(Bounding box coordinate data)
####
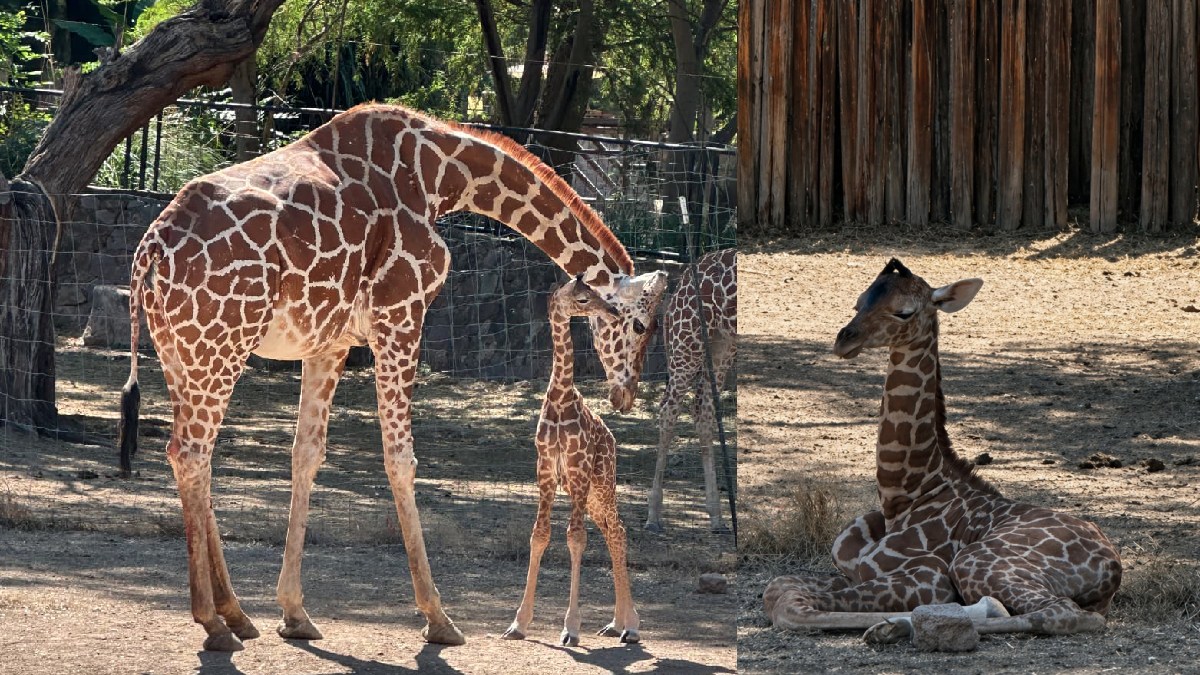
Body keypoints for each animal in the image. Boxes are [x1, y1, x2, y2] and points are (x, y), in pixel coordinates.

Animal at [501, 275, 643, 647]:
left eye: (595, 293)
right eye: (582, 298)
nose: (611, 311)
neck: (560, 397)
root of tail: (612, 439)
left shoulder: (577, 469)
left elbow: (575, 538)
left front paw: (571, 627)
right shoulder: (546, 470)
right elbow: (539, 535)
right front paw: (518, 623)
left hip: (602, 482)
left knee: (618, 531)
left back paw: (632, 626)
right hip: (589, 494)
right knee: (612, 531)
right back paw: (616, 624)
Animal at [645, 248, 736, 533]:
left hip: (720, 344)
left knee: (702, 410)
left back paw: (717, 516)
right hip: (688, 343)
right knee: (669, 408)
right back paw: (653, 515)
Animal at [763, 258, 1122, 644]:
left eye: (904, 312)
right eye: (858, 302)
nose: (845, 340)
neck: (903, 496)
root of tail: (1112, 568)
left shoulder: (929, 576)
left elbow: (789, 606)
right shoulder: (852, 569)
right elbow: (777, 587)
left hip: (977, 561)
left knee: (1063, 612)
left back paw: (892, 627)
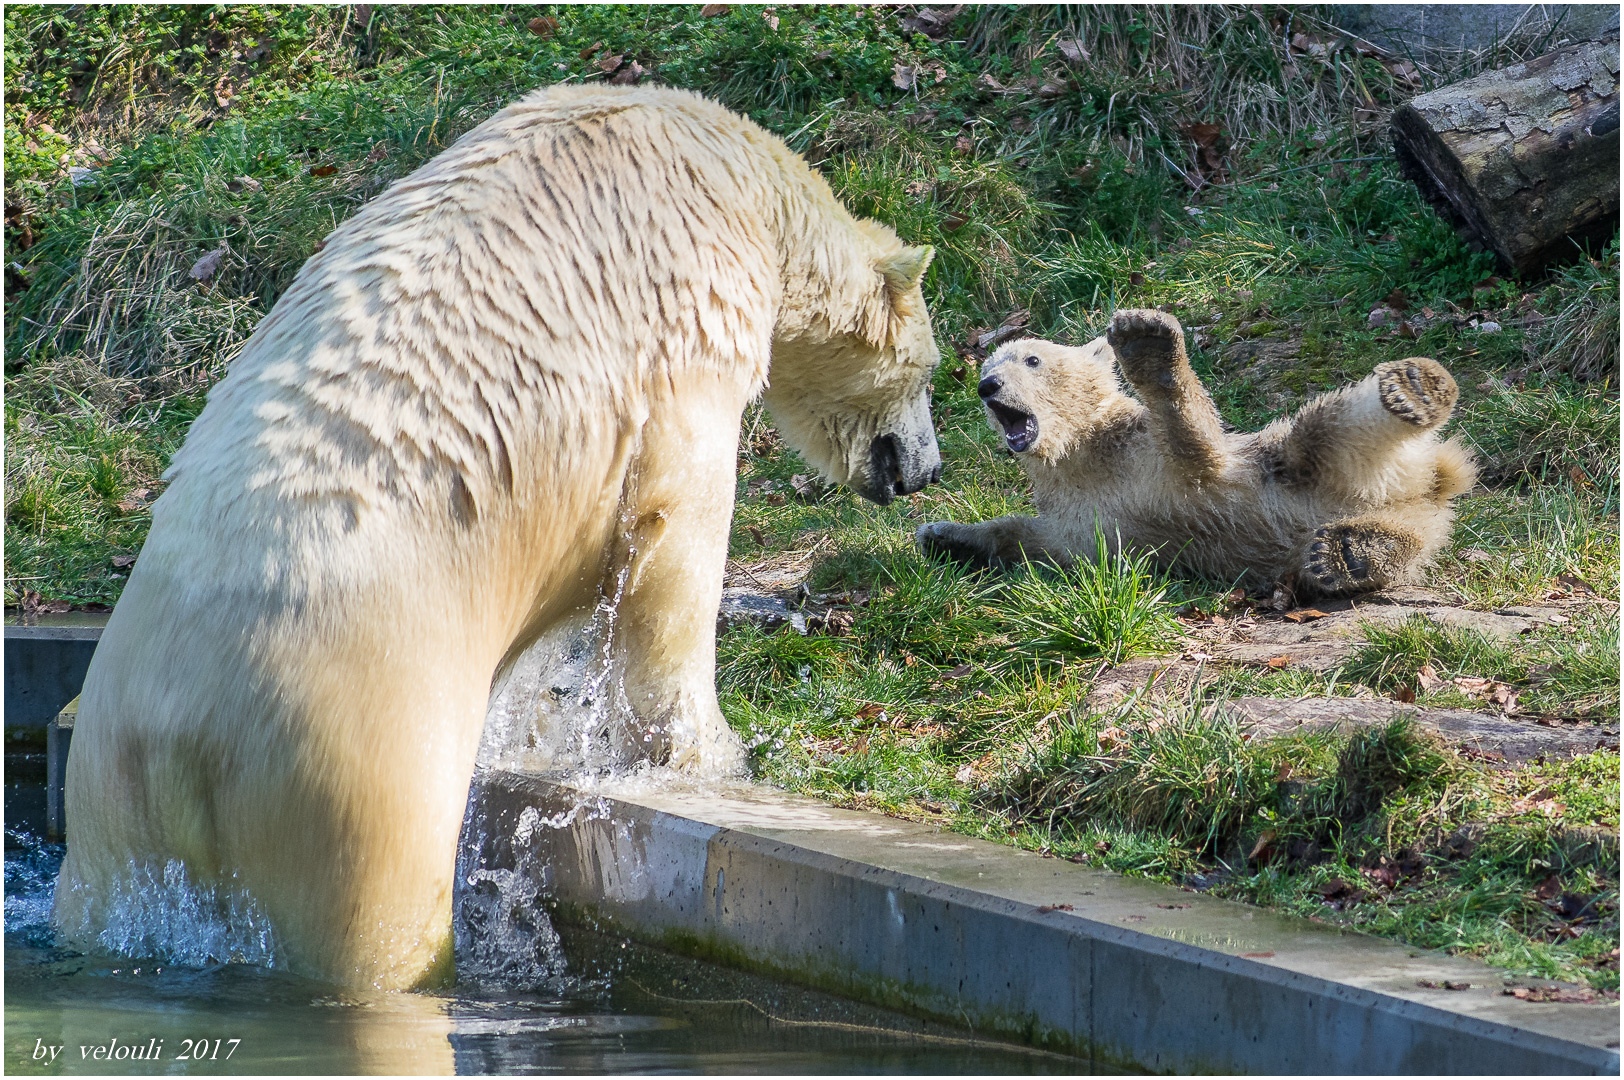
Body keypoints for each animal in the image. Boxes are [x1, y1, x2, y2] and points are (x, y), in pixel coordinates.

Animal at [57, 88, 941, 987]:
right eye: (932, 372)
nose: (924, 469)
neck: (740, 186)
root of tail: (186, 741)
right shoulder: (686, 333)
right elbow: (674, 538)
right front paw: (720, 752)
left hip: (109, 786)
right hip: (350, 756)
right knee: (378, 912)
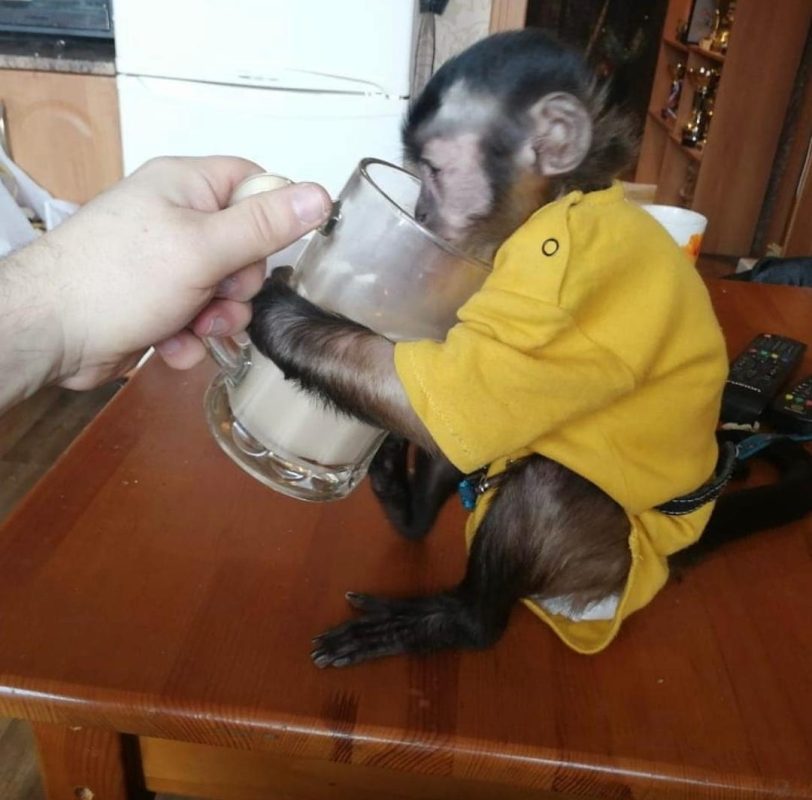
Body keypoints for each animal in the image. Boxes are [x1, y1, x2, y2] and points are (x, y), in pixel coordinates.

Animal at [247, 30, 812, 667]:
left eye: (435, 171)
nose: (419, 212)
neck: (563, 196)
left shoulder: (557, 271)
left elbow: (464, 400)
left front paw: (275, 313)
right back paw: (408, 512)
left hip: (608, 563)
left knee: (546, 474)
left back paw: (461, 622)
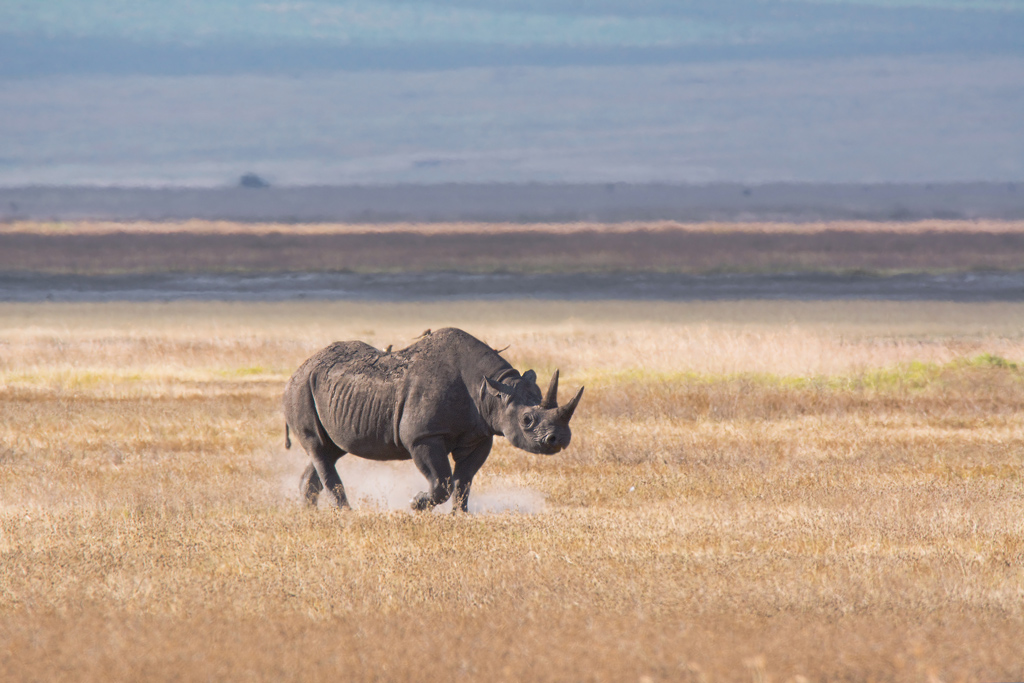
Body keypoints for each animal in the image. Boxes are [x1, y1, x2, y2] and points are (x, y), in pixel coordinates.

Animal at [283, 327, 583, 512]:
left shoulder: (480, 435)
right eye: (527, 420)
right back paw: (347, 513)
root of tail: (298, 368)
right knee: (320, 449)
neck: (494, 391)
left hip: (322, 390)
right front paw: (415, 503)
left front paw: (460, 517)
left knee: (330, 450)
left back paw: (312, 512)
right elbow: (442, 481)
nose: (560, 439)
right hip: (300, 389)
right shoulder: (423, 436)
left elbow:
####
Each entry above should be copied word for word, with the images omitted.

Task solution →
Body keypoints for each animal in the image. Boxes are [x1, y1, x2, y2] and points are (x, y), in pixel coordinates.

Animal at [501, 275, 643, 647]:
left eye: (595, 293)
right eye: (582, 298)
nose: (611, 311)
neck: (560, 397)
root of tail: (612, 439)
left shoulder: (577, 469)
left elbow: (575, 538)
left front paw: (571, 627)
right shoulder: (546, 470)
right elbow: (539, 535)
right front paw: (518, 623)
left hip: (602, 482)
left knee: (618, 531)
left back paw: (632, 626)
right hip: (589, 494)
right knee: (612, 531)
right back paw: (616, 624)
Animal at [645, 248, 736, 533]:
left hip: (720, 344)
left knee: (702, 410)
left back paw: (717, 516)
right hip: (688, 343)
right knee: (669, 408)
right back paw: (653, 515)
Animal at [763, 258, 1122, 644]:
left eye: (904, 312)
right eye: (858, 302)
nose: (845, 340)
neck: (903, 496)
root of tail: (1112, 568)
left shoulder: (929, 576)
left elbow: (789, 606)
right shoulder: (852, 569)
right elbow: (777, 587)
left hip: (977, 561)
left knee: (1063, 612)
left back paw: (892, 627)
Body keypoints for each animal in the image. Boxes are [x1, y1, x2, y2] and points are (x, y), in pixel coordinates.

Animal at [57, 88, 941, 987]:
right eye: (932, 372)
nose: (924, 469)
neck: (740, 186)
root of tail: (186, 741)
right shoulder: (686, 333)
right elbow: (674, 538)
right front paw: (720, 752)
left hip: (109, 786)
right hip: (350, 756)
right knee: (378, 912)
Body keypoints for each animal in the image. Boxes are [x1, y1, x2, y2] and points are (x, y), in pixel coordinates.

Animal at [247, 30, 812, 667]:
left eye: (435, 171)
nose: (419, 212)
neck: (563, 196)
left shoulder: (557, 271)
left elbow: (464, 400)
left front paw: (275, 313)
right back paw: (408, 512)
left hip: (608, 563)
left knee: (546, 474)
left back paw: (461, 622)
Body keypoints for each animal in the image. Boxes are [x1, y1, x2, y2] and points are (x, y), in pixel coordinates.

Animal at [283, 327, 583, 512]:
left shoulder: (480, 435)
right eye: (527, 420)
right back paw: (347, 513)
root of tail: (298, 368)
right knee: (320, 449)
neck: (494, 391)
left hip: (322, 390)
right front paw: (415, 503)
left front paw: (460, 517)
left knee: (330, 450)
left back paw: (312, 512)
right elbow: (442, 481)
nose: (560, 439)
right hip: (300, 389)
right shoulder: (423, 436)
left elbow:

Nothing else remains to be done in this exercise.